For my most of my childhood I grew up spending summers far away with my dad, so I never vacationed on the shorelines of Rhode Island or Massachusetts. Through visits with friends, I finally got to see Martha’s Vineyard and Nantucket after college. When we decided on a quick getaway to Block Island last summer, I assumed it would be more of the same. But Block Island has its own personality. Favored by sailors, and a relatively quick ferry ride from the mainland, I was thrilled by the island terrain . It’s surprisingly rugged, with its hollows, hillsides and cliffs and the endless stone walls criss-crossing through the interior of the island.
Our first stop was our hotel, The Spring House. It’s got that perfect hilltop location that delighted me from the moment we walked up from the ferry. It also reminded me of the house from Beetlejuice, there is a bit of old, mysterious, New England charm at work here.
Once on Block Island, the preferred way to see the island is by bike. I was surprised to find a hilly landscape, with no bike lane and rather narrow roads. We wanted an quick overview of the island, but had limited time after losing a full day to rain, so we jumped in a taxi and a gregarious cabbie showed us the sights.

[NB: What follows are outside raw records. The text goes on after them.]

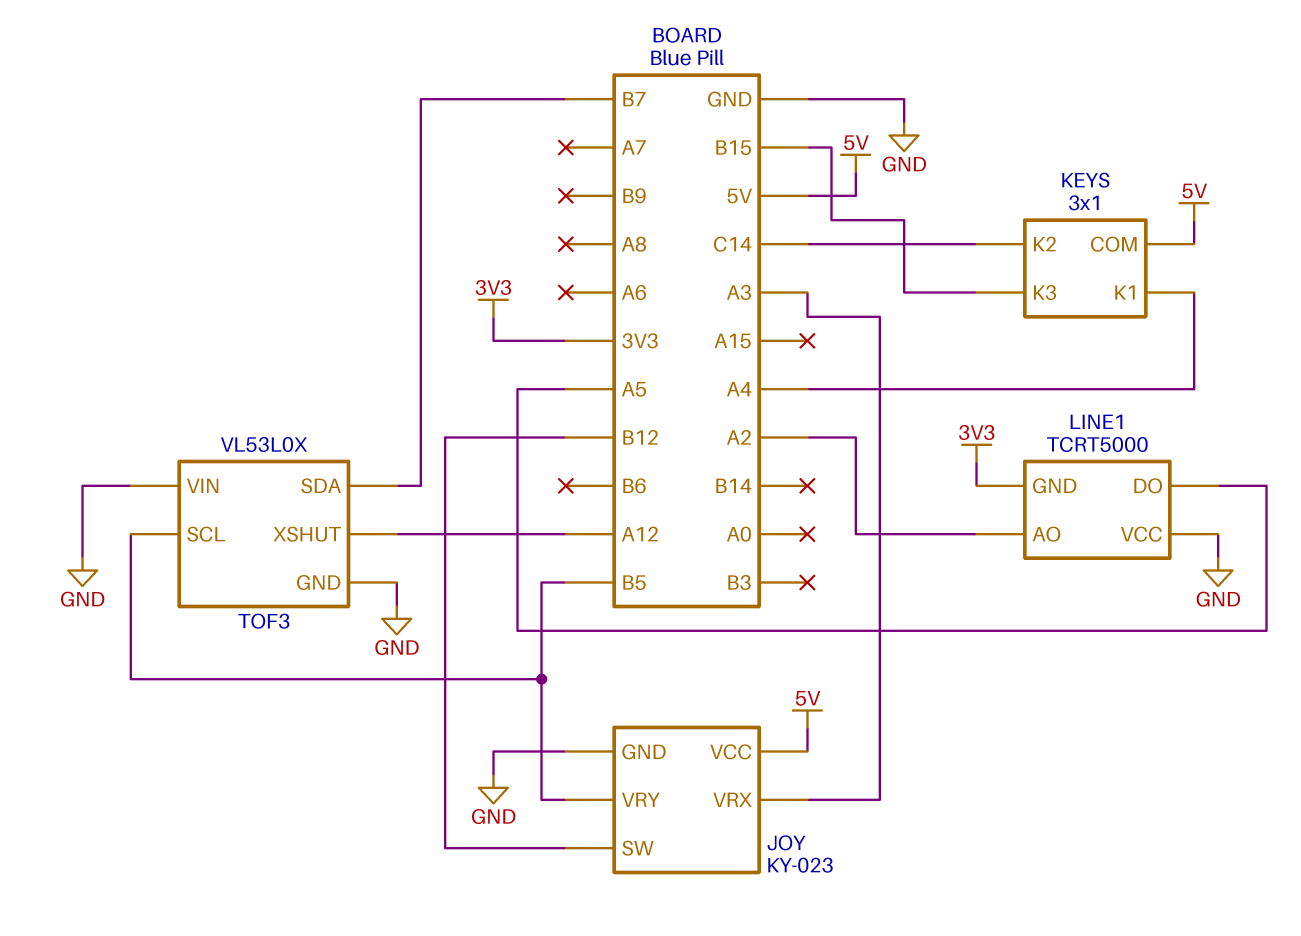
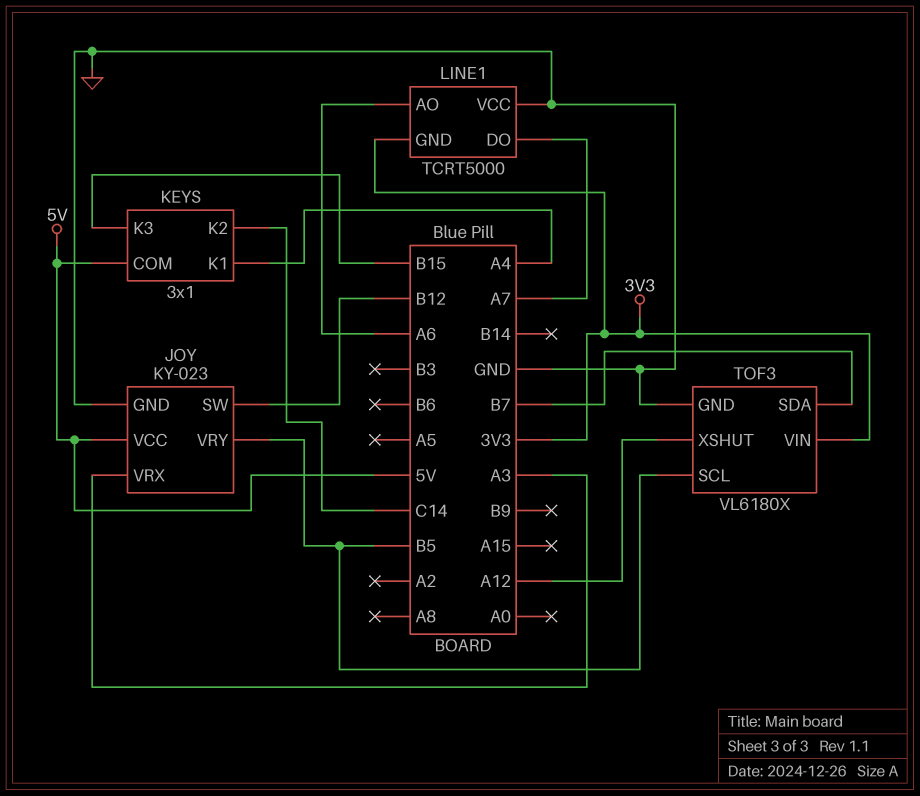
LINE1 pin AO: A2 -> A6
LINE1 pin DO: A5 -> A7
TOF3: VL53L0X -> VL6180X
TOF3 pin VIN: GND -> 3V3

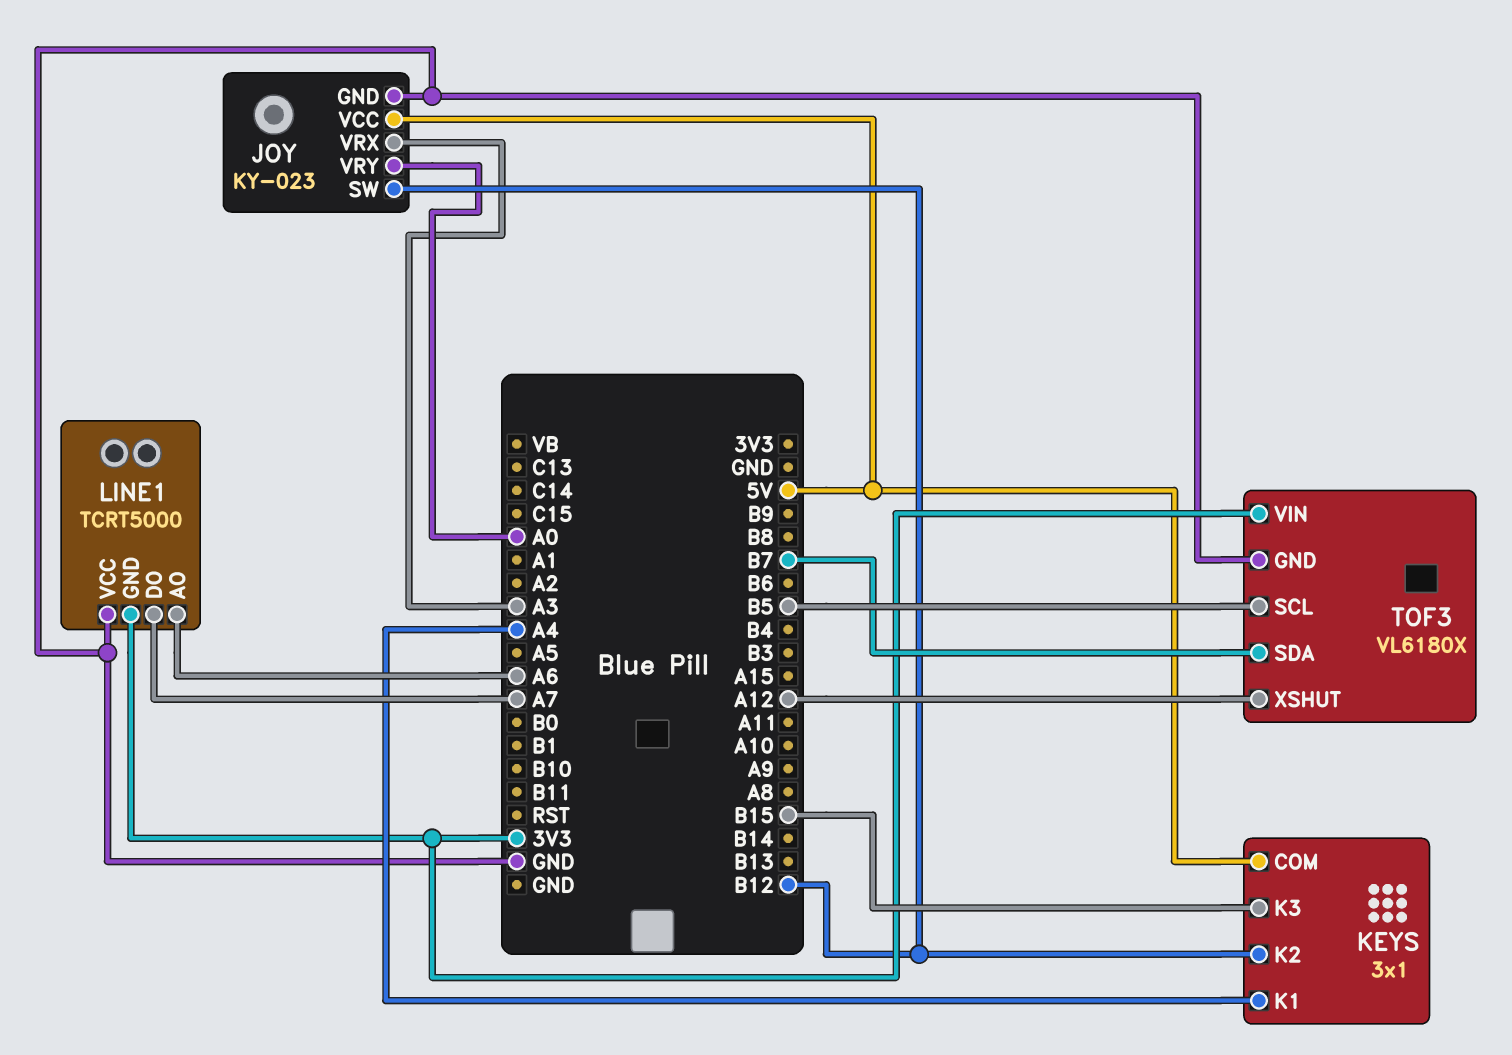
JOY pin VRY: B5 -> A0
KEYS pin K2: C14 -> B12

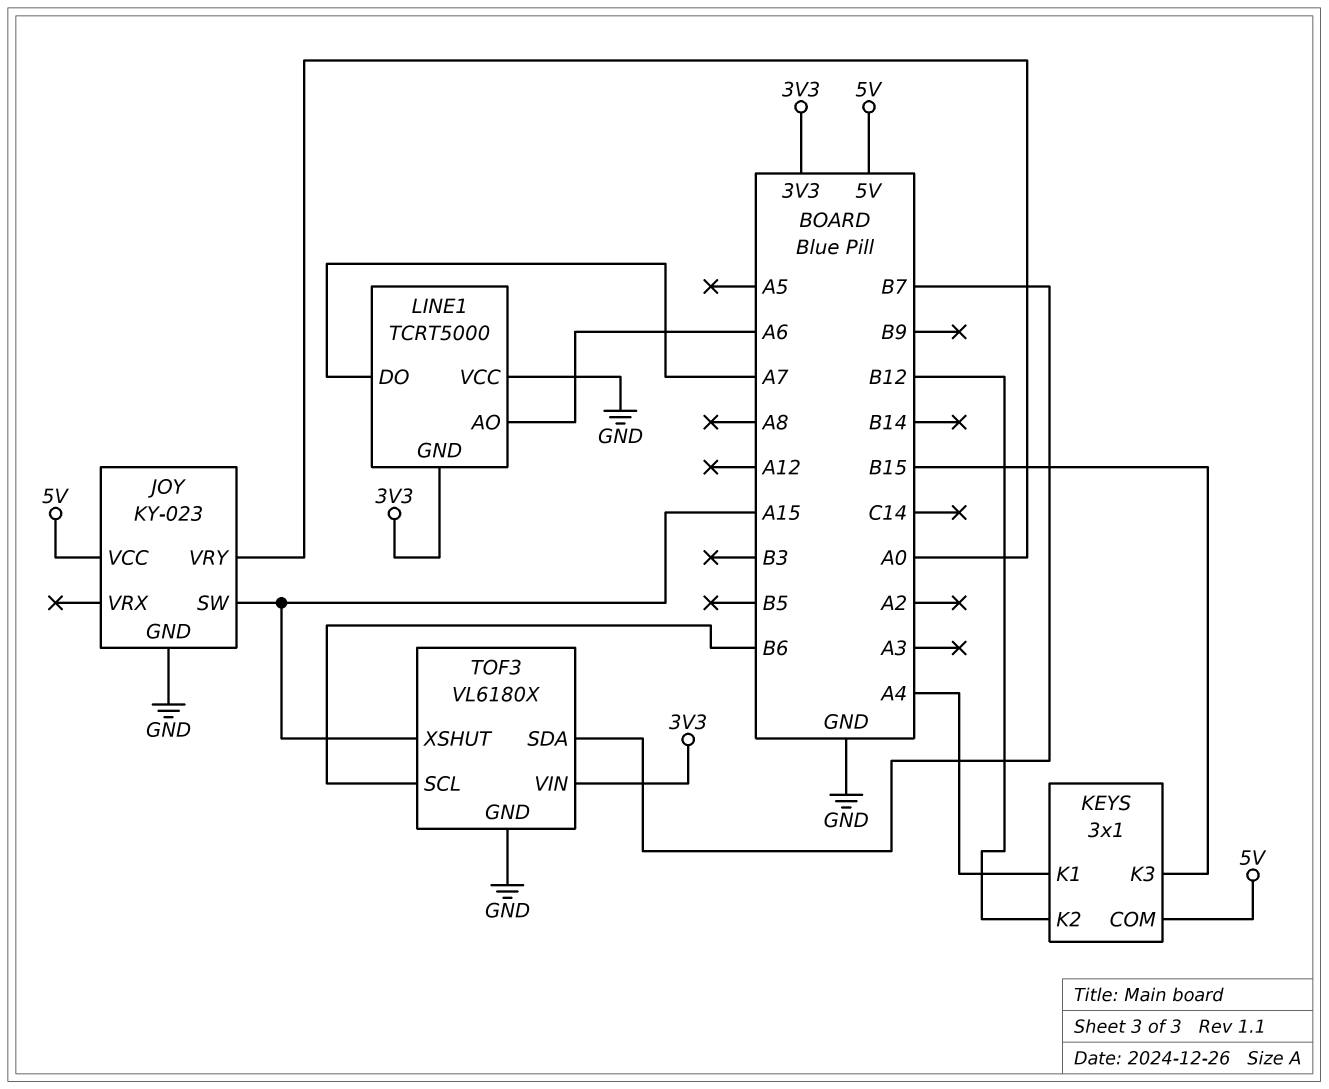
JOY pin SW: B12 -> A15
JOY pin VRX: A3 -> none
TOF3 pin SCL: B5 -> B6
TOF3 pin XSHUT: A12 -> A15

You know you’re in Rhode Island when you see Del’s.
No beach access at our hotel, so we swung by Ballard’s for some sun (and a mudslide).
Block Island is marvelous on a summer day, but our first day on the island, it rained – ALL.DAY.LONG! This is no fun when you’re on foot, trudging around soggy and cold, but I also saw kids playing board games in the lobby of our hotel and it was a quaint throwback to summer days when you had to entertain yourself, not just tune out with your ear buds, phone and wi-fi connection.
Summer goals: sitting in those Adirondack chairs.
Spring House garden
Garden with a view
Block Island, from the ferry dock
On the high speed ferry, headed back to New London, Connecticut.